Netflix rachète l’IA de Ben Affleck : Hollywood entre dans l’ère des robots scénaristes (ou presque)
Quand Batman crée une start-up d’intelligence artificielle
À Hollywood, les acteurs produisent parfois des films. Certains lancent des restaurants. Mais Ben Affleck a décidé de créer… une société d’intelligence artificielle pour le cinéma. Rien que ça.
En 2022, l’acteur et réalisateur oscarisé lance discrètement une start-up appelée InterPositive, avec une idée assez simple mais ambitieuse : développer des outils d’IA conçus “par des cinéastes et pour des cinéastes”. L’objectif n’était pas de remplacer les réalisateurs par un robot nerveux alimenté au café, mais d’aider les équipes à résoudre certains casse-têtes de production.
Trois ans plus tard, le projet sort brutalement de l’ombre : Netflix rachète la société et intègre toute son équipe. Les détails financiers du rachat n’ont pas été rendus publics, mais l’opération marque un virage stratégique pour la plateforme.
En prime, Affleck devient conseiller senior auprès de Netflix pour accompagner l’intégration de ces technologies dans la production audiovisuelle.
Une IA qui comprend la logique d’un film
Contrairement aux générateurs d’images qui fabriquent des vidéos improbables avec des astronautes mangeant des pizzas, la technologie d’InterPositive a un objectif beaucoup plus spécifique : comprendre la logique visuelle et narrative d’un film.
L’IA développée par la société a été entraînée pour analyser la continuité d’un montage, la cohérence d’une scène ou encore les règles visuelles du cinéma. Elle peut par exemple aider à corriger certains problèmes courants de production : plans manquants, incohérences visuelles, erreurs de lumière, arrière-plans à corriger, etc.
Le système a été conçu pour fonctionner dans des conditions de tournage réelles, avec toutes les petites catastrophes que connaît un plateau : météo imprévisible, prise ratée ou caméra mal placée.
L’IA ne remplace pas les artistes… officiellement
Dans un contexte où Hollywood se méfie encore fortement de l’intelligence artificielle, notamment après les grandes grèves de scénaristes et d’acteurs, et Netflix insiste sur un point : l’IA doit aider les créateurs, pas les remplacer.
Selon la direction du groupe, ces outils visent à élargir la liberté créative des réalisateurs, tout en laissant les décisions artistiques aux humains.
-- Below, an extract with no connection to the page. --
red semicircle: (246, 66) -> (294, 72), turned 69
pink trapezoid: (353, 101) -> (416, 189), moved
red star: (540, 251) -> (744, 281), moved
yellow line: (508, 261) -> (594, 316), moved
Autrement dit, l’IA devient un assistant technique plutôt qu’un réalisateur numérique. Ce brave Ben affirme que des garde-fous ont été intégrés dans la technologie afin de préserver l’intention artistique des films.
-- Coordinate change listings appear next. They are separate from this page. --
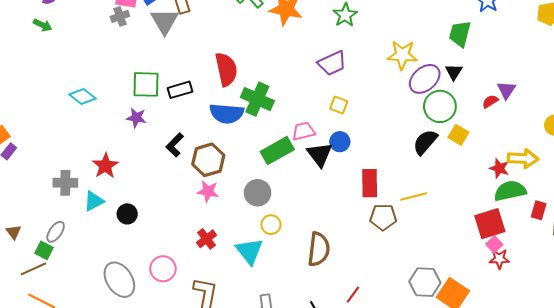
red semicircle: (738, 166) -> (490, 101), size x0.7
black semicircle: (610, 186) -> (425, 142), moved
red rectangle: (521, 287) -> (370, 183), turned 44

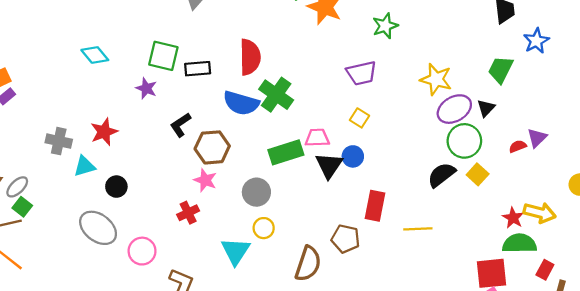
brown pentagon: (383, 217) -> (345, 239), moved
gray ellipse: (56, 232) -> (17, 187), moved
red cross: (207, 239) -> (188, 213), moved
gray ellipse: (119, 280) -> (98, 228), moved, turned -32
Netflix prépare le cinéma du futur
Ce rachat illustre une tendance plus large : les studios explorent de plus en plus l’intelligence artificielle pour accélérer la production et réduire certains coûts techniques.
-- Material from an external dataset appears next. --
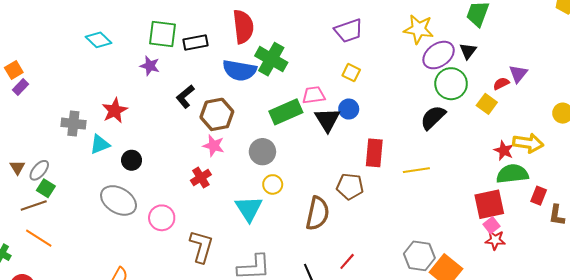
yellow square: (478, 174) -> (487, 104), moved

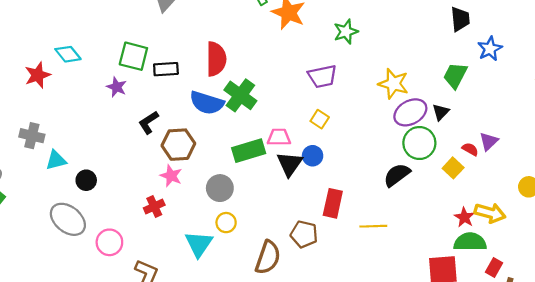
red semicircle: (501, 84) -> (470, 149), turned 49
red star: (115, 110) -> (38, 75), moved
La stratégie de Netflix consiste désormais à intégrer directement la technologie dans son pipeline de production, plutôt que d’attendre que des sociétés externes développent ces outils. En clair, le studio ne veut plus seulement distribuer les films : il veut aussi maîtriser la technologie qui les fabrique.
Hollywood, version laboratoire scientifique
Le cinéma a toujours été un terrain d’expérimentation technologique : le son, la couleur, les effets spéciaux numériques, puis la capture de mouvement.
L’intelligence artificielle pourrait être la prochaine révolution. Si elle est bien utilisée, elle pourrait simplifier certains aspects techniques de la production. Si elle est mal utilisée… on risque peut-être de se retrouver avec des films écrits par une IA qui pense que toutes les intrigues doivent se terminer par une explosion et un monologue dramatique sous la pluie.
Dans tous les cas, l’arrivée d’InterPositive chez Netflix montre une chose : la bataille du futur du cinéma se joue désormais autant dans les studios que dans les laboratoires d’IA.
Et quelque part à Hollywood, un ordinateur apprend probablement en ce moment même à comprendre pourquoi les personnages marchent toujours au ralenti après une explosion.